Cobh is pronounced “Cove”

On day three of our tour, questions were answered when I learned that Cobh is really pronounced “cove” (it’s spelled in the Irish) and renamed from the original Queenston, the name of the town when it was fatefully the Titanic’s last stop before the fateful voyage. At a museum called the Titanic Experience https://www.titanicexperiencecobh.ie/, we each got a card representing a passenger who boarded in Ireland.

I was Nora Hegarty, an 18-year-old travelling with her cousin, who had planned to become a nun when she arrived in New York. At the end of the tour we were able to look up our fate: Nora did not survive. Again, most of the Titanic memorial tourism I’ve seen has been based in Canada for example in Halifax https://maritimemuseum.novascotia.ca/what-see-do/titanic-unsinkable-ship-and-halifax   so it’s interesting to see the slightly different perspective of the emigrant traveler.

My Titanic boarding card

We looked around the town of Cobh including walking up a very steep hill to St. Colman’s Church which had some great views of the city. On the way down, we stopped for scones at a little tea room run by artist Deborah M. Stevenson https://www.facebook.com/DeborahMStevenson/ who makes good scones with lots of raisins in addition to interesting portraits.
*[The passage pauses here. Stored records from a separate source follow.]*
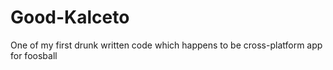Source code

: # Good-Kalceto
One of my first drunk written code which happens to be cross-platform app for foosball
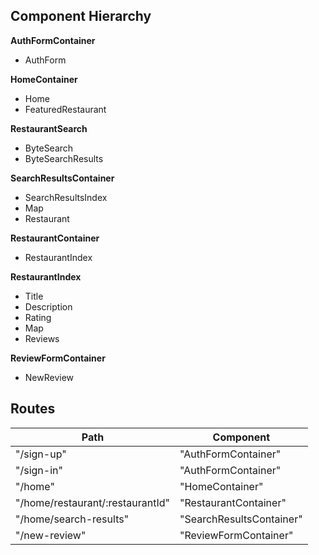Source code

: ## Component Hierarchy

**AuthFormContainer**
- AuthForm

**HomeContainer**
- Home
- FeaturedRestaurant

**RestaurantSearch**
- ByteSearch
- ByteSearchResults

**SearchResultsContainer**
- SearchResultsIndex
- Map
- Restaurant

**RestaurantContainer**
- RestaurantIndex

**RestaurantIndex**
- Title
- Description
- Rating
- Map
- Reviews

**ReviewFormContainer**
- NewReview

## Routes

|Path   | Component   |
|-------|-------------|
| "/sign-up" | "AuthFormContainer" |
| "/sign-in" | "AuthFormContainer" |
| "/home" | "HomeContainer" |
| "/home/restaurant/:restaurantId" | "RestaurantContainer" |
| "/home/search-results" | "SearchResultsContainer" |
| "/new-review" | "ReviewFormContainer" |
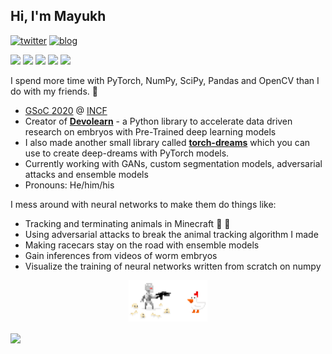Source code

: ## Hi, I'm Mayukh

[![twitter](https://img.shields.io/twitter/url?label=Twitter%20%40mayukh091&style=social&url=https%3A%2F%2Ftwitter.com%2Fmayukh091)](https://twitter.com/mayukh091)
[![blog](https://img.shields.io/twitter/url?color=Black&label=Blog&style=flat-square&url=https%3A%2F%2Fmayukhdeb.github.io%2Fblog%2F)](https://mayukhdeb.github.io/blog/)


<code><img height="20" src="https://avatars0.githubusercontent.com/u/21003710?s=200&v=4"></code>
<code><img height="20" src="https://camo.githubusercontent.com/37d9964b95f38c96ed2cce75182f7ebda4b90f64/68747470733a2f2f676863646e2e7261776769742e6f72672f6e756d70792f6e756d70792f6d61737465722f6272616e64696e672f69636f6e732f7072696d6172792f6e756d70796c6f676f2e737667"></code>
<code><img height="20" src="https://avatars1.githubusercontent.com/u/5009934?s=200&v=4"></code>
<code><img height="20" src="https://camo.githubusercontent.com/5cb734f6fc37f645dc900e35559c60d91cc6b550/68747470733a2f2f6465762e70616e6461732e696f2f7374617469632f696d672f70616e6461732e737667"></code>
<code><img height="20" src="https://avatars3.githubusercontent.com/u/288277?s=200&v=4"></code>

I spend more time with PyTorch, NumPy, SciPy, Pandas and OpenCV than I do with my friends. :space_invader:
* [GSoC 2020](https://github.com/devoworm/GSoC-2020/tree/master/Pre-trained%20Models%20(DevLearning)) @ [INCF](https://incf.org/)
* Creator of [**Devolearn**](https://github.com/DevoLearn/devolearn) - a Python library to accelerate data driven research on embryos with Pre-Trained deep learning models
* I also made another small library called [**torch-dreams**](https://github.com/Mayukhdeb/torch-dreams) which you can use to create deep-dreams with PyTorch models.  
* Currently working with GANs, custom segmentation models, adversarial attacks and ensemble models
* Pronouns: He/him/his

I mess around with neural networks to make them do things like:
* Tracking and terminating animals in Minecraft :hocho: :chicken:
* Using adversarial attacks to break the animal tracking algorithm I made
* Making racecars stay on the road with ensemble models
* Gain inferences from videos of worm embryos
* Visualize the training of neural networks written from scratch on numpy

<p align="center">
<img src="https://raw.githubusercontent.com/Mayukhdeb/Mayukhdeb/master/deep_chicken_terminator.gif" width = "25%"/>
</p>

<img src= "https://github-readme-stats.vercel.app/api?username=mayukhdeb&show_icons=true&theme=default" width = "60%" align = "center">
<!---
<a href="https://github.com/mayukhdeb/">
  <img align="center" src="https://github-readme-stats.vercel.app/api/top-langs/?username=mayukhdeb" />
</a>
--->

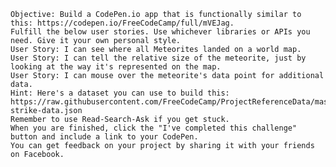     Objective: Build a CodePen.io app that is functionally similar to this: https://codepen.io/FreeCodeCamp/full/mVEJag.
    Fulfill the below user stories. Use whichever libraries or APIs you need. Give it your own personal style.
    User Story: I can see where all Meteorites landed on a world map.
    User Story: I can tell the relative size of the meteorite, just by looking at the way it's represented on the map.
    User Story: I can mouse over the meteorite's data point for additional data.
    Hint: Here's a dataset you can use to build this: https://raw.githubusercontent.com/FreeCodeCamp/ProjectReferenceData/master/meteorite-strike-data.json
    Remember to use Read-Search-Ask if you get stuck.
    When you are finished, click the "I've completed this challenge" button and include a link to your CodePen.
    You can get feedback on your project by sharing it with your friends on Facebook.


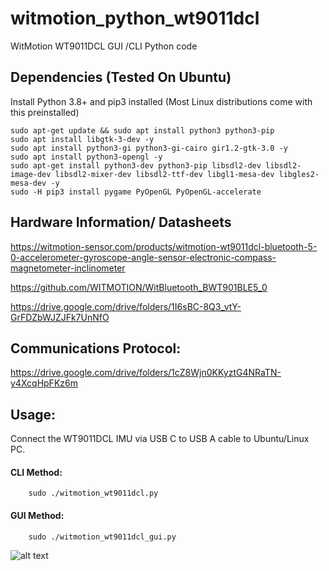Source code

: # witmotion_python_wt9011dcl

WitMotion WT9011DCL GUI /CLI Python code

## Dependencies (Tested On Ubuntu)

Install Python 3.8+ and pip3 installed (Most Linux distributions come with this preinstalled)

    sudo apt-get update && sudo apt install python3 python3-pip
    sudo apt install libgtk-3-dev -y
    sudo apt install python3-gi python3-gi-cairo gir1.2-gtk-3.0 -y
    sudo apt install python3-opengl -y
    sudo apt-get install python3-dev python3-pip libsdl2-dev libsdl2-image-dev libsdl2-mixer-dev libsdl2-ttf-dev libgl1-mesa-dev libgles2-mesa-dev -y
    sudo -H pip3 install pygame PyOpenGL PyOpenGL-accelerate

## Hardware Information/ Datasheets

https://witmotion-sensor.com/products/witmotion-wt9011dcl-bluetooth-5-0-accelerometer-gyroscope-angle-sensor-electronic-compass-magnetometer-inclinometer

https://github.com/WITMOTION/WitBluetooth_BWT901BLE5_0

https://drive.google.com/drive/folders/1I6sBC-8Q3_vtY-GrFDZbWJZJFk7UnNfO

## Communications Protocol:

https://drive.google.com/drive/folders/1cZ8Wjn0KKyztG4NRaTN-y4XcqHpFKz6m

## Usage:

Connect the WT9011DCL IMU via USB C to USB A cable to Ubuntu/Linux PC. 

#### CLI Method:

        sudo ./witmotion_wt9011dcl.py

#### GUI Method:

        sudo ./witmotion_wt9011dcl_gui.py

![alt text]( https://github.com/enthusiasticgeek/witmotion_python_wt9011dcl/blob/main/wt9011dcl.png "example output")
Next we went to a relatively new tourist attraction, the 104-acre Spike island https://spikeislandcork.ie/ which was apparently opened to tourists only in 2014. The Island is only accessible by ferry, and home to a 24-acre complex that was originally created as a military base called Fort Mitchel. Created in 1804 in reaction to the threat of invasion by Napoleon (earlier forts had also existed on the site), the Fort housed up to 3,000 soldiers. In the famine years of the 1840s, it started being used as a prison. The last prisoners left in the late 1800s and then the complex was used by the British and Irish army and navy over the 20th century.

On Spike Island

Then Spike Island became a prison again for young offenders in 1985, many of whom were there for stealing cars in another period of heavy unemployment in those decades (the prison was finally closed in 2004). At the prison, you can see a punishment block including cells where prisoners were chained to the walls, the modern prison rooms that held the young offenders in 1985, and a collection of cannons and military machines both old and modern. The prison was an interesting place to learn about many of the different periods of unrest in Ireland as well as times of poverty. It was also interesting to see the emergence of such a new tourist attraction with a lot of growth potential.